Il ne la laissa pas finir sa phrase, et lui tendit le dossier qui était posé sur la table basse. Elle le feuilleta sommairement, et, voyant à quoi ressemblait sa future cible, hocha la tête.

« Je crois que je peux me débrouiller. Vous voulez que j'espionne ses conversations, que je voie qui elle rencontre ?
— Tout ce que vous pouvez trouver me sera fort utile, mademoiselle, je vous remercie de votre implication. Faites profil bas et soyez prudente, surtout.
— Ne me dites pas comment faire mon travail, monsieur, s'il vous plaît. Je crois que je suis assez compétente pour savoir ce que je dois faire. »

John eut un sourire pincé, puis se leva, sortant quelque chose de sa poche de pantalon. Il s'agissait d'une liasse comptant une vingtaine de billets, qu'il tendit à la photographe aux cheveux rouges. Elle compta tranquillement les billets, et écarquilla les yeux en se rendant compte de la somme qu'elle avait entre les mains.

« Dix mille pokédollars ?!
— C'est une avance sur votre salaire. Vous aurez dix mille de plus une fois que je vous congédierai. J'ose espérer que cela vous convient, sourit-il.
— Je n'ai pas à me plaindre », répondit-elle.
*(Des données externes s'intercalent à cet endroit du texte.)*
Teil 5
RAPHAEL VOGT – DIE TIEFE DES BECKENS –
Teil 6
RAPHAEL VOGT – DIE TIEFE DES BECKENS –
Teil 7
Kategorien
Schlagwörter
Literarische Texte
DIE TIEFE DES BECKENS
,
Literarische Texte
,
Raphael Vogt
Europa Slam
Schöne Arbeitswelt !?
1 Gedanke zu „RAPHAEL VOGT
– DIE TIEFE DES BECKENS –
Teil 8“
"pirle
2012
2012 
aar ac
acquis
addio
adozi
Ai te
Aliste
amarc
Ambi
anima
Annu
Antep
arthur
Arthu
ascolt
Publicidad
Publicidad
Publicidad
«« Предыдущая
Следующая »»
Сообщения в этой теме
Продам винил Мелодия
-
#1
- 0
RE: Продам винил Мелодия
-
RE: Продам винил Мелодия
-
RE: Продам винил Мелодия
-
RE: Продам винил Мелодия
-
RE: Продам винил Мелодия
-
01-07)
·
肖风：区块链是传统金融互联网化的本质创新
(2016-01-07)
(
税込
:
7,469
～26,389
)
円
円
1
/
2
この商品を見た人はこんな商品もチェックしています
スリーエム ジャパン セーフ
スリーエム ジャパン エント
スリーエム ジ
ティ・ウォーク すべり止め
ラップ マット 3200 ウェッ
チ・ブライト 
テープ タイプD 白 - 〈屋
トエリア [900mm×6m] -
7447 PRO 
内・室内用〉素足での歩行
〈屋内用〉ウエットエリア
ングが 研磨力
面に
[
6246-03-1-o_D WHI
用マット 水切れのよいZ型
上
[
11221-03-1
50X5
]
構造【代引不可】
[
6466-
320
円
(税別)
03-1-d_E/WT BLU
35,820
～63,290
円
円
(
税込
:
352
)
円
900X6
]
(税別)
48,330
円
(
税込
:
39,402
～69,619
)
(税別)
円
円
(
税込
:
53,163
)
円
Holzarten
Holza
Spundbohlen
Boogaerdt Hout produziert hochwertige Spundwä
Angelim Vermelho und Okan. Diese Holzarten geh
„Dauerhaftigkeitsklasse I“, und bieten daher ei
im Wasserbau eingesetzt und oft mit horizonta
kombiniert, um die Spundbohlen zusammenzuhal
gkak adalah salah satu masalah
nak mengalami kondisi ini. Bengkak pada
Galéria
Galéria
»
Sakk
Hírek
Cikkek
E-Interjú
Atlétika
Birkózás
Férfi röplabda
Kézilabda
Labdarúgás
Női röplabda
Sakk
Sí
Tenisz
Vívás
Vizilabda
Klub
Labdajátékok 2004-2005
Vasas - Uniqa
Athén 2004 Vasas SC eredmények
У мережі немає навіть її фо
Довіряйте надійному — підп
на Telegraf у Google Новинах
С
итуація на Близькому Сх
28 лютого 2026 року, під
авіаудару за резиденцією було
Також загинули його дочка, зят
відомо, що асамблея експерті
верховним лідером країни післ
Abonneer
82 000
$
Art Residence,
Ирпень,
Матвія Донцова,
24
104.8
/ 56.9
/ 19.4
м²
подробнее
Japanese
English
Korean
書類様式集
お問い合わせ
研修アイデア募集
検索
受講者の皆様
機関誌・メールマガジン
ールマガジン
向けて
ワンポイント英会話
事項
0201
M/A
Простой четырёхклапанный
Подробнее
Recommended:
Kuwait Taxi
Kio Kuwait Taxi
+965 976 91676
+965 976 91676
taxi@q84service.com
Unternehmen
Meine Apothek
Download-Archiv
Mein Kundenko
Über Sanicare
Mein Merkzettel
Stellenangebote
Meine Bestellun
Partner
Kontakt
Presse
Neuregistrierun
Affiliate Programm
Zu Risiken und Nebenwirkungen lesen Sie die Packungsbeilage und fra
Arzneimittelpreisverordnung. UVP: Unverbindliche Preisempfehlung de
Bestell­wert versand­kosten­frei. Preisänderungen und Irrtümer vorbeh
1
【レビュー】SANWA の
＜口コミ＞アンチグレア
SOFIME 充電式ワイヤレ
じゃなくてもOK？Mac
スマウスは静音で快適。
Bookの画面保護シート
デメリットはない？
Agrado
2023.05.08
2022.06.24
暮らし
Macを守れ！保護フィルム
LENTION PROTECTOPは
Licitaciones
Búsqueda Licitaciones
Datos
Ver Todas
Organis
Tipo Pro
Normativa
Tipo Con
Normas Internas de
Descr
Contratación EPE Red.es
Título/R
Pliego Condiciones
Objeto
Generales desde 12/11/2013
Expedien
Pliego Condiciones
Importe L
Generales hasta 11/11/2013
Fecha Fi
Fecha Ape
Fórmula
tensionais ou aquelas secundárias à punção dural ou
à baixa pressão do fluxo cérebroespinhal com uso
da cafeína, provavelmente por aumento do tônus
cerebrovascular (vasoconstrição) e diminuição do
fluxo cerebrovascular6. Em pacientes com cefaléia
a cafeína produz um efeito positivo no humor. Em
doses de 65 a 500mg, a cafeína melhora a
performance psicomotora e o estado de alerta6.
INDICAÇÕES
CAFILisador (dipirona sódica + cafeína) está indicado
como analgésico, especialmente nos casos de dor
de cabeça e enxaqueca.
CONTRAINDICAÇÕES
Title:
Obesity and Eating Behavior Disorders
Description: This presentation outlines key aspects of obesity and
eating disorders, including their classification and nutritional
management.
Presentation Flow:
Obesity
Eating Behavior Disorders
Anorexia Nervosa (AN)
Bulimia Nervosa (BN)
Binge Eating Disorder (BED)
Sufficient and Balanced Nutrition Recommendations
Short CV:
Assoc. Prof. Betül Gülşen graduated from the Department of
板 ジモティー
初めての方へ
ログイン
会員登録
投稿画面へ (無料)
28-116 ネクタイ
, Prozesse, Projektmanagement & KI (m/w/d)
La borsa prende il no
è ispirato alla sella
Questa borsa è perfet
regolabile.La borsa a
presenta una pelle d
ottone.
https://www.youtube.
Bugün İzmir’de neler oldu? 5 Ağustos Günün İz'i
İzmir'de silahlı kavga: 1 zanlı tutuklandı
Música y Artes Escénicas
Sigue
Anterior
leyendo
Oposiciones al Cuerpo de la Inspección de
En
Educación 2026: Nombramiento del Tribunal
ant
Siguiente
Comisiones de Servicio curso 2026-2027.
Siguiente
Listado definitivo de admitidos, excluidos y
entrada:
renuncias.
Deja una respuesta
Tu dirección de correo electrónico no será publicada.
En réalité, c'était bien plus que ce à quoi elle se serait attendue pour une simple mission de filature. Sans doute que les hommes riches ne regardaient pas à la dépense, lorsqu'ils avaient besoin de services. Et, au vu de cette somme d'argent, Angela aurait fort à parier qu'il avait quelque chose d'important à cacher aux agents du gouvernement...

Elle quitta prestement le bureau de Sullivan, tenant fermement les billets de banque entre ses mains. Robert avait eu raison, finalement ; elle avait été irrémédiablement attirée par l'argent que lui promettait son client.

« Qu'Arceus me pisse dessus si nous ne sommes pas tous comme ça... » récita-t-elle, se souvenant de l'expression employée plus tôt par le journaliste.